## TASKS
• A. Reproduce the passage on Taoping village from "Taoping village, depicted" to "and defense needs." with no changes.
• B. According to the passage on Taoping village, what three things drew the Qiang people to live in the village?
• C. In the passage on Taoping village, into how many smaller tiles is the whole scene divided?

EXERCISE TEXT below:

Materials and methodology

Study area

Taoping village, depicted in Fig. 1, is a traditional Qiang ethnic village renowned for its distinctive architectural style, characterized by stone buildings and watchtowers. Situated in the Aba Tibetan and Qiang Autonomous Prefecture in Sichuan Province, the village boasts a rich history dating back centuries. The indigenous Qiang people, native to the mountainous regions of western China, have resided in this village for generations, drawn by the fertile soil, ample water supply, and favorable lighting conditions. In ancient times, with limited technology and tools, these resourceful inhabitants adeptly adapted to their natural environment. They collaboratively constructed intricate architectural marvels and village layouts that catered to communal habitation, communication, and defense needs.

Fig. 1
figure 1

Surveyed area

Concerning heritage conservation, Taoping village has admirably preserved its unique culture and architecture. The village’s stone houses and watchtowers were originally constructed for defensive purposes and now stand as integral components of the local culture. The defining feature of Taoping’s architecture lies in its primary use of stone as the building material of choice. Stone houses and watchtowers dominate the village’s landscape, combining durability with defensive fortifications due to their solid construction. Simultaneously, they captivate with their aesthetic appeal, as illustrated in Fig. 2. The architectural layout showcases remarkable ingenuity, providing a sense of openness and harmony. Exploring Taoping village is a unique experience, akin to navigating a labyrinth. The tour path continuously winds through light and shadow, broad expanses and narrow passages, and elevated and lowered areas within the dense cluster of buildings. The village offers a wealth of tourism resources.

Fig. 2
figure 2

An overview of our dataset


UAVDP data acquisition

Our dataset’s point clouds were acquired using UAVDP methods. The aerial survey was conducted in April 2021. For flight mapping, we used a Pegasus D2000 multi-rotor UAV outfitted with five D-OP3000 tilt cameras to take aerial pictures of the location. The camera sensor size is 23.5 × 15.6 mm, which is able to capture high resolution aerial images. In all total 483 aerial images and Ground Control Points (GCPs) from GNSS equipment were reviewed manually, then input into Pix4D. The software automatically recovered the images’ positions and orientation, and extract features by SIFT and combined with GCPs and multi-view image external orientation elements provided by POS. Digital Orthophoto Map (DOM) can be normalized and enhanced. The scene geometry was then calculated by Structure from Motion (SfM) utilizing redundant iterative bundle adjustment. Finally, a dense and colored 3D point cloud was reconstructed through multi-view stereo image matching.

Figure 2 depicts the original reconstruction result. This dataset covers an area of approximately 55,000 m2 and consisting of 272,091,243 points with resolution 2.8 cm based on CGCS2000 geodetic coordinate system. Each point in the dataset contains coordinates as well as color attributes. Limited by modern GPUs, the whole scene is divided into 47 smaller tiles as shown in Fig. 3. Each tile encompasses roughly 50 × 50  m2 of area.

End of EXERCISE TEXT.
RECORDED INFORMATION below:

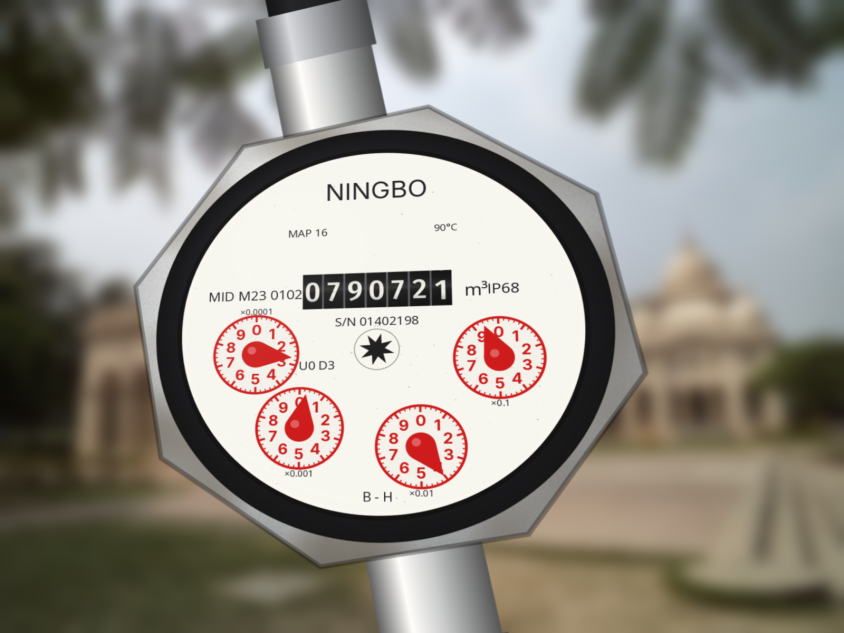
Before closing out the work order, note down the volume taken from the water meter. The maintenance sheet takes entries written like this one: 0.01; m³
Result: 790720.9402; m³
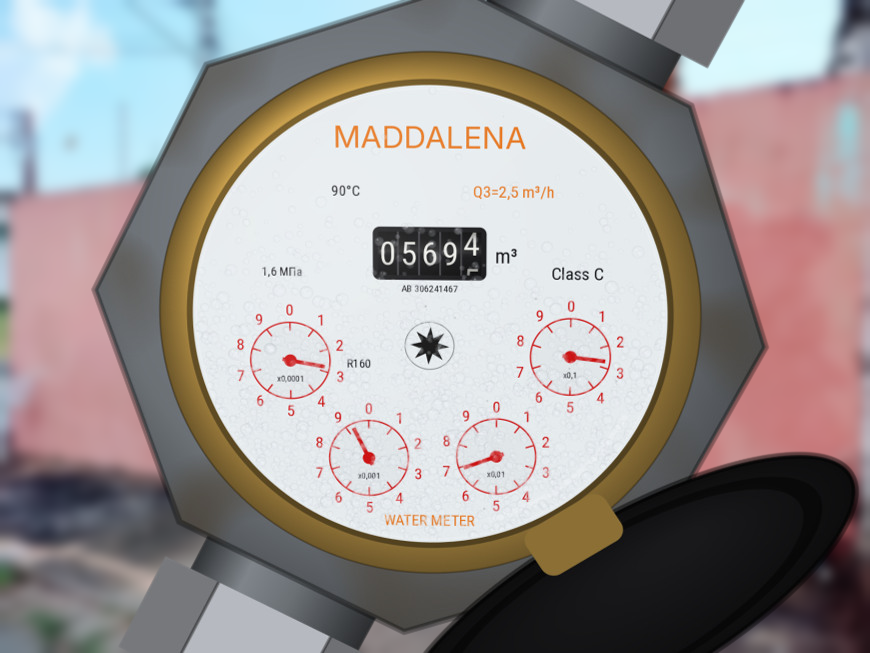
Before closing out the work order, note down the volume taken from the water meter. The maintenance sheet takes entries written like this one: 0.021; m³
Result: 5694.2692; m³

End of RECORDED INFORMATION.

## COMPLETED EXERCISE
• A.
Taoping village, depicted in Fig. 1, is a traditional Qiang ethnic village renowned for its distinctive architectural style, characterized by stone buildings and watchtowers. Situated in the Aba Tibetan and Qiang Autonomous Prefecture in Sichuan Province, the village boasts a rich history dating back centuries. The indigenous Qiang people, native to the mountainous regions of western China, have resided in this village for generations, drawn by the fertile soil, ample water supply, and favorable lighting conditions. In ancient times, with limited technology and tools, these resourceful inhabitants adeptly adapted to their natural environment. They collaboratively constructed intricate architectural marvels and village layouts that catered to communal habitation, communication, and defense needs.

• B. fertile soil, ample water supply, favorable lighting conditions

• C. 47 tiles.